Extracted data entries
⁂
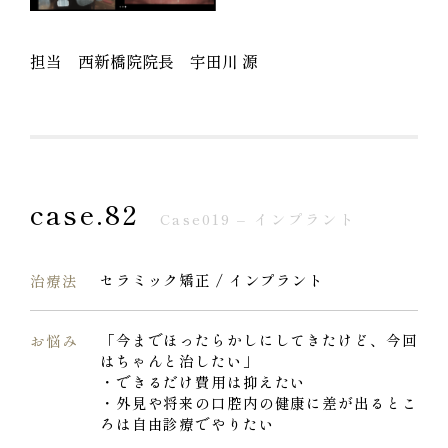
担当 西新橋院院長 宇田川 源
case.82
Case019 – インプラント
セラミック矯正 / インプラント
治療法
「今までほったらかしにしてきたけど、今回
お悩み
はちゃんと治したい」
・できるだけ費用は抑えたい
・外見や将来の口腔内の健康に差が出るとこ
ろは自由診療でやりたい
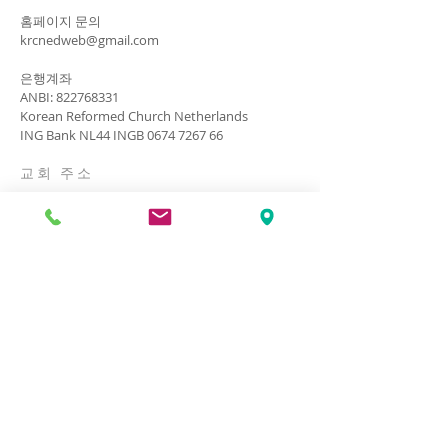
​홈페이지 문의
krcnedweb@gmail.com
은행계좌
ANBI:
822768331
Korean Reformed Church Netherlands
ING Bank NL44 INGB
0674 7267 66
​교회 주소
+31 (0)20 416 6712
De Ruyschlaan 147,
1181 PE Amstelveen
​문의 하기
⁂
## What is required
Copy out every line of text in the records above unchanged, leaving out the pictures.

## Task output
担当 西新橋院院長 宇田川 源
case.82
Case019 – インプラント
セラミック矯正 / インプラント
治療法
「今までほったらかしにしてきたけど、今回
お悩み
はちゃんと治したい」
・できるだけ費用は抑えたい
・外見や将来の口腔内の健康に差が出るとこ
ろは自由診療でやりたい
​홈페이지 문의
krcnedweb@gmail.com
은행계좌
ANBI:
822768331
Korean Reformed Church Netherlands
ING Bank NL44 INGB
0674 7267 66
​교회 주소
+31 (0)20 416 6712
De Ruyschlaan 147,
1181 PE Amstelveen
​문의 하기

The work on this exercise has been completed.